** Given text **
Review: Edith

You may recognise the name Christian Cooke for his appearances in the series The Art of More, Witches of East End or Magic City, or films such as Hello Carter, Love, Rosie or Cemetery Junction; but this time he steps behind the camera and takes a seat in the directors chair. Written by novelist Ray Robinson (Electricity) and starring Peter Mullan, Michelle Fairley, Elliott Tittensor, Robyn Malcolm, Sai Bennett, Alex Jordan and Catherine McDonough. A story of bereavement and how to make peace with the past.

The film opens with a stark contrast, moving from the comfortable, warm environment of the local pub to the striking visuals of open land, littered with snow accompanied by a sharp score. The first example of the great work done in this short film by cinematographer Si Bell (Fortitude, Ripper Street, Electricity), taking full advantage of a beautiful landscape to add a slight intense yet stunning edge to the film. Adding to that is great directorial work from Cooke, immediately adding a sense of psychological turmoil as well as making an instant emotional connection with the audience; the speed of which is impressive and showcases some brilliant choices of direction. Helped in no small part by the forever dependable Peter Mullan, who has a spectacular talent for creating a balance of vulnerability and anger or aggression, which manages to hold your sympathy extremely well.

** Data records **
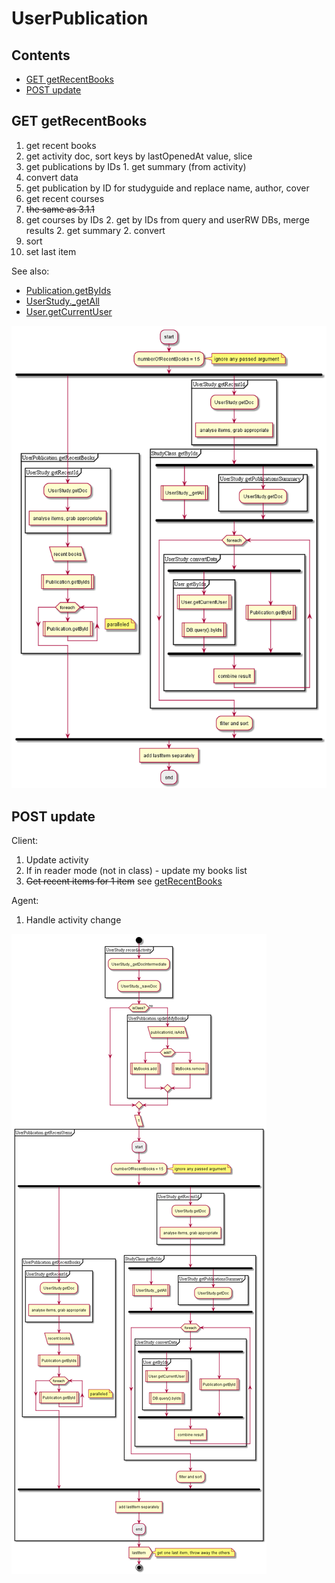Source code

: # UserPublication

## Contents

* [GET getRecentBooks](#get-getrecentbooks)
* [POST update](#post-update)


## GET getRecentBooks

1. get recent books
  1. get activity doc, sort keys by lastOpenedAt value, slice
  1. get publications by IDs
    1. get summary (from activity)
  1. convert data
  1. get publication by ID for studyguide and replace name, author, cover
2. get recent courses
  2. ~~the same as 3.1.1~~
  2. get courses by IDs
    2. get by IDs from query and userRW DBs, merge results
    2. get summary
    2. convert
  2. sort
3. set last item

See also:

* [Publication.getByIds](../dao/Publication.md#getByIds)
* [UserStudy._getAll](../dao/UserStudy.md#_getAll)
* [User.getCurrentUser](../dao/User.md#getCurrentUser)


![schema](../diagrams/UserPublication.getRecentItems.png)  


## POST update

Client:

1. Update activity
1. If in reader mode (not in class) - update my books list
1. ~~Get recent items for 1 item~~ see [getRecentBooks](#get-getrecentbooks)

Agent:

1. Handle activity change

![schema](../diagrams/UserPublication.POST.update.png)  
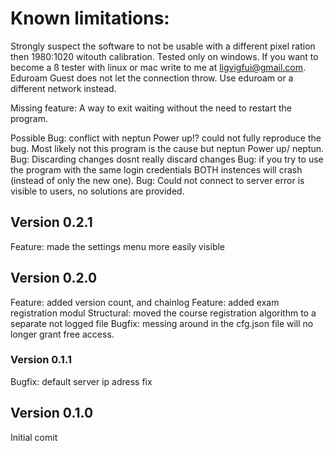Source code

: # Known limitations:

Strongly suspect the software to not be usable with a different pixel ration then 1980:1020 witouth calibration.
Tested only on windows. If you want to become a ß tester with linux or mac write to me at ligvigfui@gmail.com.
Eduroam Guest does not let the connection throw. Use eduroam or a different network instead.

Missing feature: A way to exit waiting without the need to restart the program.

Possible Bug: conflict with neptun Power up!? could not fully reproduce the bug. Most likely not this program is the cause but neptun Power up/ neptun.
Bug: Discarding changes dosnt really discard changes
Bug: if you try to use the program with the same login credentials BOTH instences will crash (instead of only the new one).
Bug: Could not connect to server error is visible to users, no solutions are provided.

## Version 0.2.1

Feature: made the settings menu more easily visible

## Version 0.2.0

Feature: added version count, and chainlog
Feature: added exam registration modul
Structural: moved the course registration algorithm to a separate not logged file
Bugfix: messing around in the cfg.json file will no longer grant free access.

### Version 0.1.1

Bugfix: default server ip adress fix

## Version 0.1.0

Initial comit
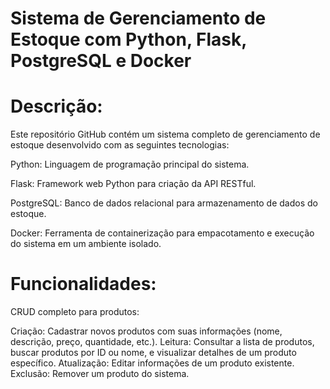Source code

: # Sistema de Gerenciamento de Estoque com Python, Flask, PostgreSQL e Docker

# Descrição:

Este repositório GitHub contém um sistema completo de gerenciamento de estoque desenvolvido com as seguintes tecnologias:

Python: Linguagem de programação principal do sistema.

Flask: Framework web Python para criação da API RESTful.

PostgreSQL: Banco de dados relacional para armazenamento de dados do estoque.

Docker: Ferramenta de containerização para empacotamento e execução do sistema em um ambiente isolado.

# Funcionalidades:

CRUD completo para produtos:

Criação: Cadastrar novos produtos com suas informações (nome, descrição, preço, quantidade, etc.).
Leitura: Consultar a lista de produtos, buscar produtos por ID ou nome, e visualizar detalhes de um produto específico.
Atualização: Editar informações de um produto existente.
Exclusão: Remover um produto do sistema.

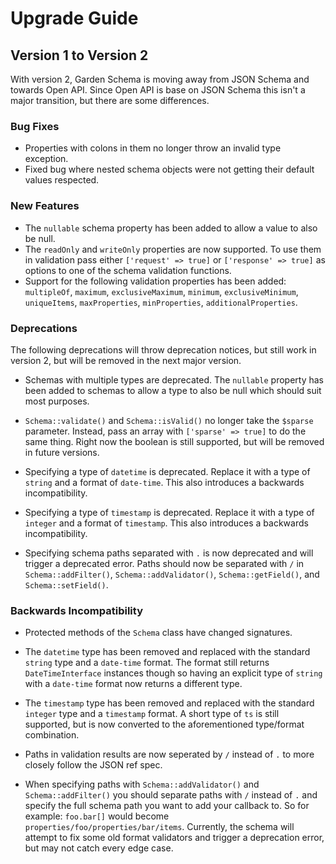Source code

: # Upgrade Guide

## Version 1 to Version 2

With version 2, Garden Schema is moving away from JSON Schema and towards Open API. Since Open API is base on JSON Schema this isn't a major transition, but there are some differences.

### Bug Fixes

- Properties with colons in them no longer throw an invalid type exception.
- Fixed bug where nested schema objects were not getting their default values respected. 

### New Features

- The `nullable` schema property has been added to allow a value to also be null.
- The `readOnly` and `writeOnly` properties are now supported. To use them in validation pass either `['request' => true]` or `['response' => true]` as options to one of the schema validation functions.
- Support for the following validation properties has been added: `multipleOf`, `maximum`, `exclusiveMaximum`, `minimum`, `exclusiveMinimum`, `uniqueItems`, `maxProperties`, `minProperties`, `additionalProperties`.

### Deprecations

The following deprecations will throw deprecation notices, but still work in version 2, but will be removed in the next major version.

- Schemas with multiple types are deprecated. The `nullable` property has been added to schemas to allow a type to also be null which should suit most purposes.

- `Schema::validate()` and `Schema::isValid()` no longer take the `$sparse` parameter. Instead, pass an array with `['sparse' => true]` to do the same thing. Right now the boolean is still supported, but will be removed in future versions.

- Specifying a type of `datetime` is deprecated. Replace it with a type of `string` and a format of `date-time`. This also introduces a backwards incompatibility.

- Specifying a type of `timestamp` is deprecated. Replace it with a type of `integer` and a format of `timestamp`. This also introduces a backwards incompatibility. 

- Specifying schema paths separated with `.` is now deprecated and will trigger a deprecated error. Paths should now be separated with `/` in `Schema::addFilter()`, `Schema::addValidator()`, `Schema::getField()`, and `Schema::setField()`.

### Backwards Incompatibility

- Protected methods of the `Schema` class have changed signatures.

- The `datetime` type has been removed and replaced with the standard `string` type and a `date-time` format. The format still returns `DateTimeInterface` instances though so having an explicit type of `string` with a `date-time` format now returns a different type.

- The `timestamp` type has been removed and replaced with the standard `integer` type and a `timestamp` format. A short type of `ts` is still supported, but is now converted to the aforementioned type/format combination.

- Paths in validation results are now seperated by `/` instead of `.` to more closely follow the JSON ref spec.

- When specifying paths with `Schema::addValidator()` and `Schema::addFilter()` you should separate paths with `/` instead of `.` and specify the full schema path you want to add your callback to. So for example: `foo.bar[]` would become `properties/foo/properties/bar/items`. Currently, the schema will attempt to fix some old format validators and trigger a deprecation error, but may not catch every edge case.
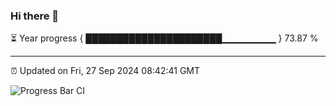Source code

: ### Hi there 👋

⏳ Year progress { ██████████████████████▁▁▁▁▁▁▁▁ } 73.87 %

---

⏰ Updated on Fri, 27 Sep 2024 08:42:41 GMT

![Progress Bar CI](https://github.com/IshwaranRudhara/GIT-ACTION/workflows/Progress%20Bar%20CI/badge.svg)
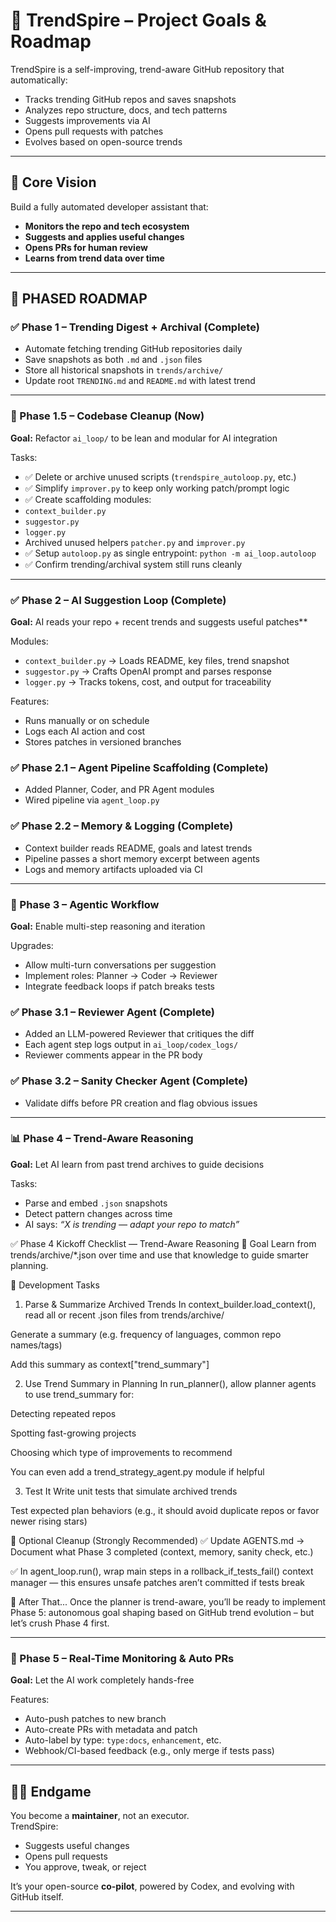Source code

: # 🧠 TrendSpire – Project Goals & Roadmap

TrendSpire is a self-improving, trend-aware GitHub repository that automatically:
- Tracks trending GitHub repos and saves snapshots
- Analyzes repo structure, docs, and tech patterns
- Suggests improvements via AI
- Opens pull requests with patches
- Evolves based on open-source trends

---

## 🎯 Core Vision

Build a fully automated developer assistant that:
- **Monitors the repo and tech ecosystem**
- **Suggests and applies useful changes**
- **Opens PRs for human review**
- **Learns from trend data over time**

---

## 🧱 PHASED ROADMAP

### ✅ Phase 1 – Trending Digest + Archival (Complete)
- Automate fetching trending GitHub repositories daily
- Save snapshots as both `.md` and `.json` files
- Store all historical snapshots in `trends/archive/`
- Update root `TRENDING.md` and `README.md` with latest trend

---

### 🔧 Phase 1.5 – Codebase Cleanup (Now)
**Goal:** Refactor `ai_loop/` to be lean and modular for AI integration

Tasks:
 - ✅ Delete or archive unused scripts (`trendspire_autoloop.py`, etc.)
 - ✅ Simplify `improver.py` to keep only working patch/prompt logic
 - ✅ Create scaffolding modules:
  - `context_builder.py`
  - `suggestor.py`
 - `logger.py`
 - Archived unused helpers `patcher.py` and `improver.py`
 - ✅ Setup `autoloop.py` as single entrypoint: `python -m ai_loop.autoloop`
 - ✅ Confirm trending/archival system still runs cleanly

---

### ✅ Phase 2 – AI Suggestion Loop (Complete)
**Goal:** AI reads your repo + recent trends and suggests useful patches**

Modules:
- `context_builder.py` → Loads README, key files, trend snapshot
- `suggestor.py` → Crafts OpenAI prompt and parses response
- `logger.py` → Tracks tokens, cost, and output for traceability

Features:
- Runs manually or on schedule
- Logs each AI action and cost
- Stores patches in versioned branches

### ✅ Phase 2.1 – Agent Pipeline Scaffolding (Complete)
- Added Planner, Coder, and PR Agent modules
- Wired pipeline via `agent_loop.py`

### ✅ Phase 2.2 – Memory & Logging (Complete)
- Context builder reads README, goals and latest trends
- Pipeline passes a short memory excerpt between agents
- Logs and memory artifacts uploaded via CI


---

### 🧠 Phase 3 – Agentic Workflow
**Goal:** Enable multi-step reasoning and iteration

Upgrades:
- Allow multi-turn conversations per suggestion
- Implement roles: Planner → Coder → Reviewer
- Integrate feedback loops if patch breaks tests

### ✅ Phase 3.1 – Reviewer Agent (Complete)
- Added an LLM-powered Reviewer that critiques the diff
- Each agent step logs output in `ai_loop/codex_logs/`
- Reviewer comments appear in the PR body

### ✅ Phase 3.2 – Sanity Checker Agent (Complete)
- Validate diffs before PR creation and flag obvious issues

---

### 📊 Phase 4 – Trend-Aware Reasoning
**Goal:** Let AI learn from past trend archives to guide decisions

Tasks:
- Parse and embed `.json` snapshots
- Detect pattern changes across time
- AI says: _“X is trending — adapt your repo to match”_

✅ Phase 4 Kickoff Checklist — Trend-Aware Reasoning
🎯 Goal
Learn from trends/archive/*.json over time and use that knowledge to guide smarter planning.

🔧 Development Tasks
1. Parse & Summarize Archived Trends
 In context_builder.load_context(), read all or recent .json files from trends/archive/

 Generate a summary (e.g. frequency of languages, common repo names/tags)

 Add this summary as context["trend_summary"]

2. Use Trend Summary in Planning
 In run_planner(), allow planner agents to use trend_summary for:

Detecting repeated repos

Spotting fast-growing projects

Choosing which type of improvements to recommend

 You can even add a trend_strategy_agent.py module if helpful

3. Test It
 Write unit tests that simulate archived trends

 Test expected plan behaviors (e.g., it should avoid duplicate repos or favor newer rising stars)

🧼 Optional Cleanup (Strongly Recommended)
 ✅ Update AGENTS.md → Document what Phase 3 completed (context, memory, sanity check, etc.)

 ✅ In agent_loop.run(), wrap main steps in a rollback_if_tests_fail() context manager — this ensures unsafe patches aren’t committed if tests break

🚀 After That...
Once the planner is trend-aware, you’ll be ready to implement Phase 5: autonomous goal shaping based on GitHub trend evolution – but let’s crush Phase 4 first.

---

### 🔁 Phase 5 – Real-Time Monitoring & Auto PRs
**Goal:** Let the AI work completely hands-free

Features:
- Auto-push patches to new branch
- Auto-create PRs with metadata and patch
- Auto-label by type: `type:docs`, `enhancement`, etc.
- Webhook/CI-based feedback (e.g., only merge if tests pass)

---

## 🧑‍💻 Endgame

You become a **maintainer**, not an executor.  
TrendSpire:
- Suggests useful changes
- Opens pull requests
- You approve, tweak, or reject

It’s your open-source **co-pilot**, powered by Codex, and evolving with GitHub itself.

---
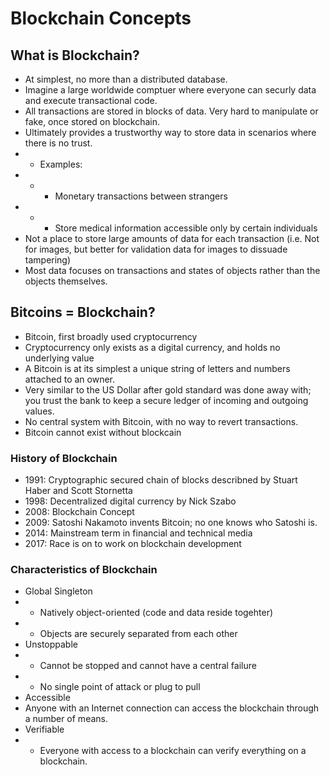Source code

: # Blockchain Concepts

## What is Blockchain?

- At simplest, no more than a distributed database. 
- Imagine a large worldwide comptuer where everyone can securly data and execute transactional code. 
- All transactions are stored in blocks of data. Very hard to manipulate or fake, once stored on blockchain.
- Ultimately provides a trustworthy way to store data in scenarios where there is no trust.
- - Examples:
- - - Monetary transactions between strangers
- - - Store medical information accessible only by certain individuals
- Not a place to store large amounts of data for each transaction (i.e. Not for images, but better for validation data for images to dissuade tampering)
- Most data focuses on transactions and states of objects rather than the objects themselves.

## Bitcoins = Blockchain?

- Bitcoin, first broadly used cryptocurrency
- Cryptocurrency only exists as a digital currency, and holds no underlying value
- A Bitcoin is at its simplest a unique string of letters and numbers attached to an owner.
- Very similar to the US Dollar after gold standard was done away with; you trust the bank to keep a secure ledger of incoming and outgoing values.
- No central system with Bitcoin, with no way to revert transactions.
- Bitcoin cannot exist without blockcain

### History of Blockchain
- 1991: Cryptographic secured chain of blocks describned by Stuart Haber and Scott Stornetta
- 1998: Decentralized digital currency by Nick Szabo
- 2008: Blockchain Concept
- 2009: Satoshi Nakamoto invents Bitcoin; no one knows who Satoshi is.
- 2014: Mainstream term in financial and technical media
- 2017: Race is on to work on blockchain development

### Characteristics of Blockchain
 - Global Singleton
 - - Natively object-oriented (code and data reside togehter)
 - - Objects are securely separated from each other
 - Unstoppable
 - - Cannot be stopped and cannot have a central failure
 - - No single point of attack or plug to pull
 - Accessible
 - Anyone with an Internet connection can access the blockchain through a number of means.
 - Verifiable
 - - Everyone with access to a blockchain can verify everything on a blockchain.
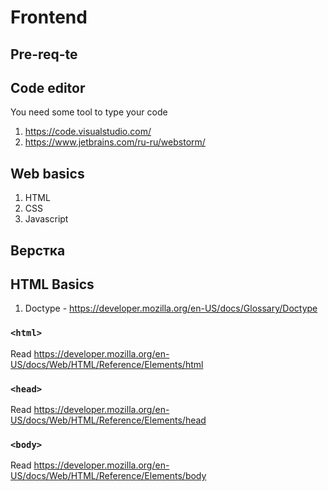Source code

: # Frontend

## Pre-req-te

## Code editor

You need some tool to type your code
1. https://code.visualstudio.com/
2. https://www.jetbrains.com/ru-ru/webstorm/

## Web basics

1. HTML
2. CSS
3. Javascript

## Верстка


## HTML Basics
1. Doctype - https://developer.mozilla.org/en-US/docs/Glossary/Doctype
### `<html>`

Read https://developer.mozilla.org/en-US/docs/Web/HTML/Reference/Elements/html
### `<head>`

Read https://developer.mozilla.org/en-US/docs/Web/HTML/Reference/Elements/head
### `<body>`

Read https://developer.mozilla.org/en-US/docs/Web/HTML/Reference/Elements/body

** What is required **
Could you return the entire review of the short film Edith above, word for word?

** Result for this task **
Review: Edith

You may recognise the name Christian Cooke for his appearances in the series The Art of More, Witches of East End or Magic City, or films such as Hello Carter, Love, Rosie or Cemetery Junction; but this time he steps behind the camera and takes a seat in the directors chair. Written by novelist Ray Robinson (Electricity) and starring Peter Mullan, Michelle Fairley, Elliott Tittensor, Robyn Malcolm, Sai Bennett, Alex Jordan and Catherine McDonough. A story of bereavement and how to make peace with the past.

The film opens with a stark contrast, moving from the comfortable, warm environment of the local pub to the striking visuals of open land, littered with snow accompanied by a sharp score. The first example of the great work done in this short film by cinematographer Si Bell (Fortitude, Ripper Street, Electricity), taking full advantage of a beautiful landscape to add a slight intense yet stunning edge to the film. Adding to that is great directorial work from Cooke, immediately adding a sense of psychological turmoil as well as making an instant emotional connection with the audience; the speed of which is impressive and showcases some brilliant choices of direction. Helped in no small part by the forever dependable Peter Mullan, who has a spectacular talent for creating a balance of vulnerability and anger or aggression, which manages to hold your sympathy extremely well.